"I wonder how these lamps get used," said Maggie; "except in the library they mostly use gas—the young ladies, I mean—and, of course, we only have gas in our room."

"Why, that's so," said Haleema, "though I never thought of it before."

But neither of the girls put her mind sufficiently on the subject to see that the care of the lamps was one of the devices of the two head workers at the Mansion for getting a certain kind of exact service from the young girls. The lamps were not needed. Often two of them were set in a little-used room where they burned just long enough to sear the wicks and cloud the shades, so that the young housekeepers could show their skill in cleaning them. Miss South made it her duty usually to keep in mind the girl whose task for the week it was to attend to the lamps, and when the results were thoroughly satisfactory she was loud in her praise, just as she felt it her duty to blame when the reverse was true. From the lamps the two little girls went to the bathroom.

"Oh, you oughtn't to dust without lifting down those bottles. Miss Dreen says that we ought never to leave a corner untouched."

"But I've dusted in between; it doesn't matter what there is under the bottles."

But Haleema was not to be rebuffed.

"I like bottles," she added. "They almost always have things in them that smell good," and she reached up on tiptoe toward the shelf. The first bottle that she reached just came within her grasp, and she pulled it toward her.
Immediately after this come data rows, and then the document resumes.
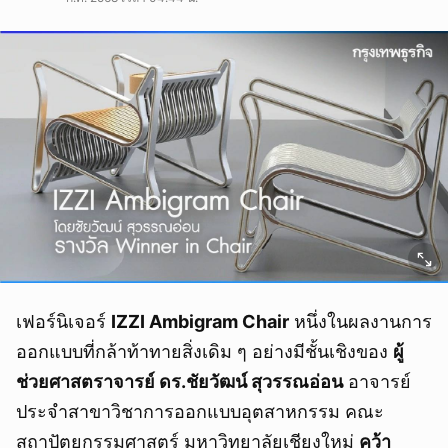
เฟอร์นิเจอร์
IZZI Ambigram Chair
หนึ่งในผลงานการ
ออกแบบที่กล้าท้าทายสิ่งเดิม ๆ อย่างมีชั้นเชิงของ
ผู้
ช่วยศาสตราจารย์ ดร.ชัยวัฒน์ สุวรรณอ่อน
อาจารย์
ประจำสาขาวิชาการออกแบบอุตสาหกรรม คณะ
สถาปัตยกรรมศาสตร์ มหาวิทยาลัยเชียงใหม่
คว้า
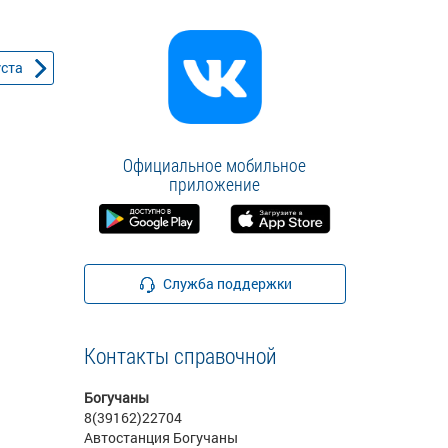
уста
Официальное мобильное
приложение
Служба поддержки
Контакты справочной
Богучаны
8(39162)22704
Автостанция Богучаны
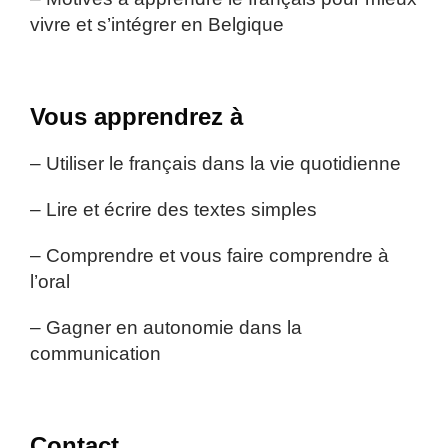
vivre et s’intégrer en Belgique
Vous apprendrez à
– Utiliser le français dans la vie quotidienne
– Lire et écrire des textes simples
– Comprendre et vous faire comprendre à
l’oral
– Gagner en autonomie dans la
communication
Contact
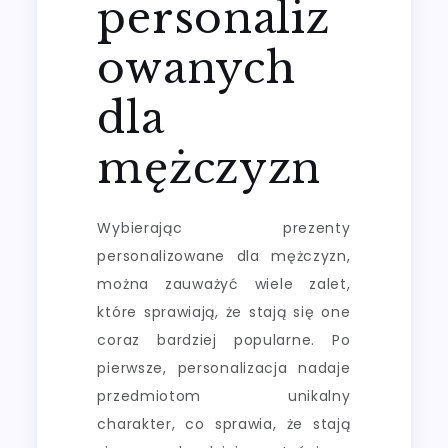
personaliz
owanych
dla
mężczyzn
Wybierając prezenty
personalizowane dla mężczyzn,
można zauważyć wiele zalet,
które sprawiają, że stają się one
coraz bardziej popularne. Po
pierwsze, personalizacja nadaje
przedmiotom unikalny
charakter, co sprawia, że stają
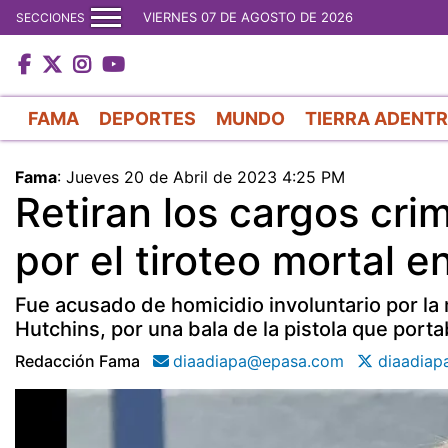
VIERNES 07 DE AGOSTO DE 2026
SECCIONES
FAMA
DEPORTES
MUNDO
TIERRA ADENT
Fama
:
Jueves 20 de Abril de 2023 4:25 PM
Retiran los cargos cri
por el tiroteo mortal en
Fue acusado de homicidio involuntario por la 
Hutchins, por una bala de la pistola que porta
Redacción Fama
diaadiapa@epasa.com
diaadiap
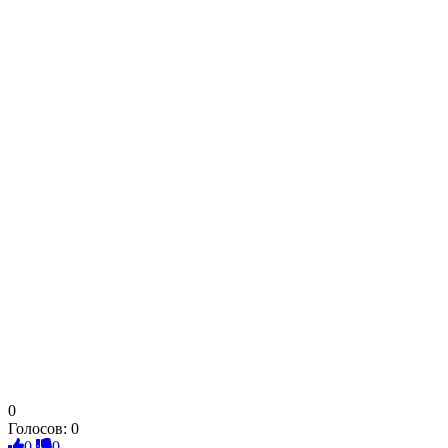
0
Голосов:
0
0
0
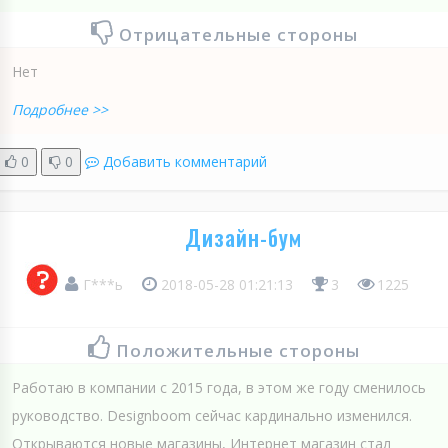
Отрицательные стороны
Нет
Подробнее >>
0
0
Добавить комментарий
Дизайн-бум
Г***ь
2018-05-28 01:21:13
3
1225
Положительные стороны
Работаю в компании с 2015 года, в этом же году сменилось
руководство. Designboom сейчас кардинально изменился.
Открываются новые магазины, Интернет магазин стал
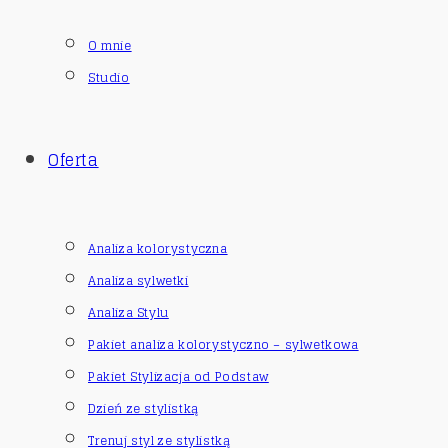
O mnie
Studio
Oferta
Analiza kolorystyczna
Analiza sylwetki
Analiza Stylu
Pakiet analiza kolorystyczno – sylwetkowa
Pakiet Stylizacja od Podstaw
Dzień ze stylistką
Trenuj styl ze stylistką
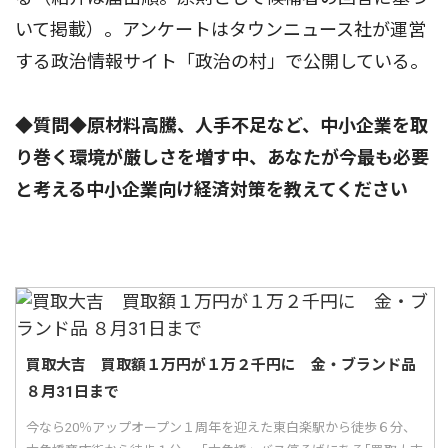
いて掲載）。アンケートはタウンニュース社が運営
する政治情報サイト「政治の村」で公開している。
◆質問◆原材料高騰、人手不足など、中小企業を取
り巻く環境が厳しさを増す中、あなたが今最も必要
と考える中小企業向け経済対策を教えてください
買取大吉 買取額１万円が１万２千円に 金・ブランド品
８月31日まで
今なら20％アップオープン１周年を迎えた東白楽駅から徒歩６分、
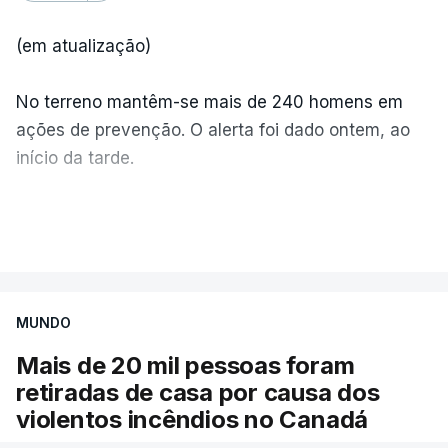
(em atualização)
No terreno mantêm-se mais de 240 homens em
ações de prevenção. O alerta foi dado ontem, ao
início da tarde.
Mais de 20 mil pessoas foram retiradas de casa
VER MAIS
por causa dos violentos incêndios no Canadá
MUNDO
Mais de 20 mil pessoas foram
retiradas de casa por causa dos
violentos incêndios no Canadá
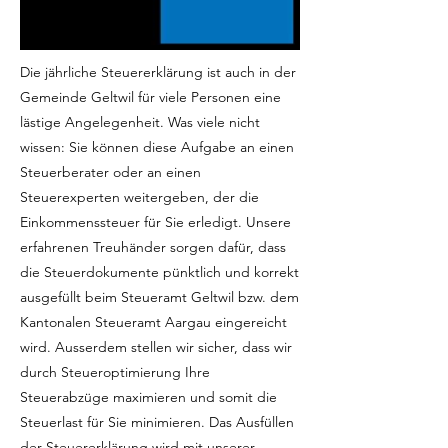
Die jährliche Steuererklärung ist auch in der
Gemeinde Geltwil für viele Personen eine
lästige Angelegenheit. Was viele nicht
wissen: Sie können diese Aufgabe an einen
Steuerberater oder an einen
Steuerexperten weitergeben, der die
Einkommenssteuer für Sie erledigt. Unsere
erfahrenen Treuhänder sorgen dafür, dass
die Steuerdokumente pünktlich und korrekt
ausgefüllt beim Steueramt Geltwil bzw. dem
Kantonalen Steueramt Aargau eingereicht
wird. Ausserdem stellen wir sicher, dass wir
durch Steueroptimierung Ihre
Steuerabzüge maximieren und somit die
Steuerlast für Sie minimieren. Das Ausfüllen
der Steuererklärung wird mit unserer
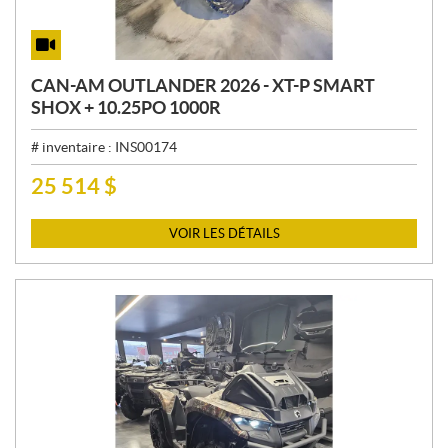
CAN-AM OUTLANDER 2026 - XT-P SMART
SHOX + 10.25PO 1000R
# inventaire :
INS00174
25 514
$
P
R
I
VOIR LES DÉTAILS
X
:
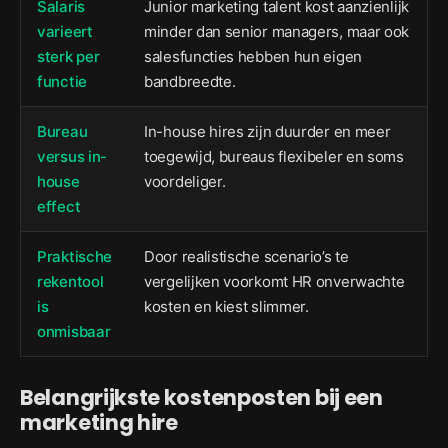
Salaris
Junior marketing talent kost aanzienlijk
varieert
minder dan senior managers, maar ook
sterk per
salesfuncties hebben hun eigen
functie
bandbreedte.
Bureau
In-house hires zijn duurder en meer
versus in-
toegewijd, bureaus flexibeler en soms
house
voordeliger.
effect
Praktische
Door realistische scenario’s te
rekentool
vergelijken voorkomt HR onverwachte
is
kosten en kiest slimmer.
onmisbaar
Belangrijkste kostenposten bij een
marketing hire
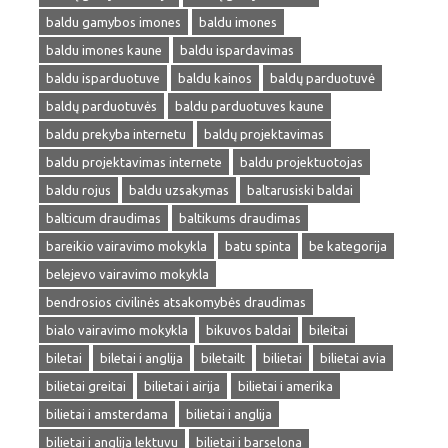
baldu gamybos imones
baldu imones
baldu imones kaune
baldu ispardavimas
baldu isparduotuve
baldu kainos
baldų parduotuvė
baldų parduotuvės
baldu parduotuves kaune
baldu prekyba internetu
baldų projektavimas
baldu projektavimas internete
baldu projektuotojas
baldu rojus
baldu uzsakymas
baltarusiski baldai
balticum draudimas
baltikums draudimas
bareikio vairavimo mokykla
batu spinta
be kategorija
belejevo vairavimo mokykla
bendrosios civilinės atsakomybės draudimas
bialo vairavimo mokykla
bikuvos baldai
bileitai
biletai
biletai i anglija
biletailt
bilietai
bilietai avia
bilietai greitai
bilietai i airija
bilietai i amerika
bilietai i amsterdama
bilietai i anglija
bilietai i anglija lektuvu
bilietai i barselona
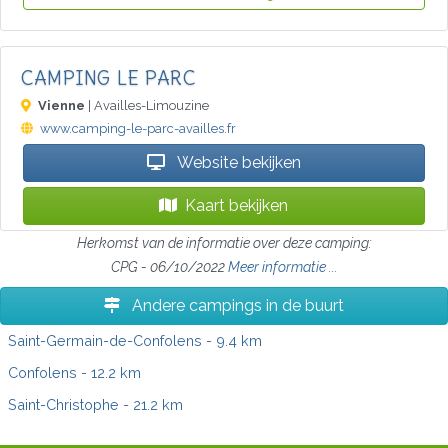
CAMPING LE PARC
Vienne
| Availles-Limouzine
www.camping-le-parc-availles.fr
Website bekijken
Kaart bekijken
Herkomst van de informatie over deze camping:
CPG - 06/10/2022
Meer informatie ...
Andere campings in de buurt
Saint-Germain-de-Confolens
- 9.4 km
Confolens
- 12.2 km
Saint-Christophe
- 21.2 km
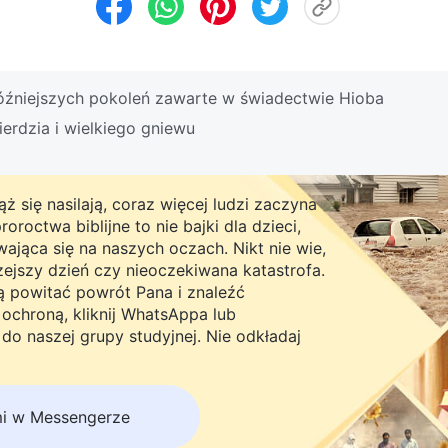
óźniejszych pokoleń zawarte w świadectwie Hioba
ierdzia i wielkiego gniewu
ż się nasilają, coraz więcej ludzi zaczyna
roctwa biblijne to nie bajki dla dzieci,
ająca się na naszych oczach. Nikt nie wie,
rzejszy dzień czy nieoczekiwana katastrofa.
ną powitać powrót Pana i znaleźć
chroną, kliknij WhatsAppa lub
do naszej grupy studyjnej. Nie odkładaj
mi w Messengerze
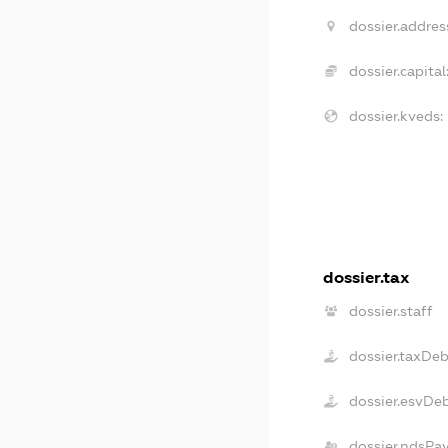
dossier.addres
dossier.capital
dossier.kveds:
dossier.tax
dossier.staff
dossier.taxDe
dossier.esvDe
dossier.ndsPa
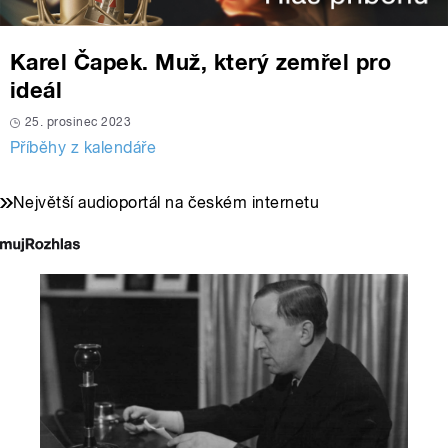
Karel Čapek. Muž, který zemřel pro
ideál
25. prosinec 2023
Příběhy z kalendáře
Největší audioportál na českém internetu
When she pulled the stopper, it proved to be a fragrant toilet water, and even Maggie, admitting that it was delightful, yielded to the pleasure of inhaling it directly from the bottle. Emboldened by her success, Haleema drew another bottle down toward her and made a feint of drinking from it.

"Oh, don't!" cried Maggie, in genuine alarm, "it may be poison."

"Oh, they wouldn't leave poisons around like this. I'd just as lief as not taste anything here. I ain't afraid."

But although she spoke thus bravely, Haleema really did not venture to put the liquid to her mouth. Then she touched a third bottle, filled with a colorless liquid. She tried to pull out the rubber stopper, but it would not stir. Holding the bottle under one arm, she gave a second, more vigorous pull, when the stopper not only came out, but in some way the liquid flew out, and then—a loud scream from Maggie, who was wiping the edge of the bathtub. Haleema herself, half suffocated by the fumes of the ammonia from the harmless-looking bottle, had enough presence of mind to set it up on the marble washstand. But, alas! she set it down so hard that the glass broke and the ammonia trickled down, destroying the glossy surface of the hardwood floor.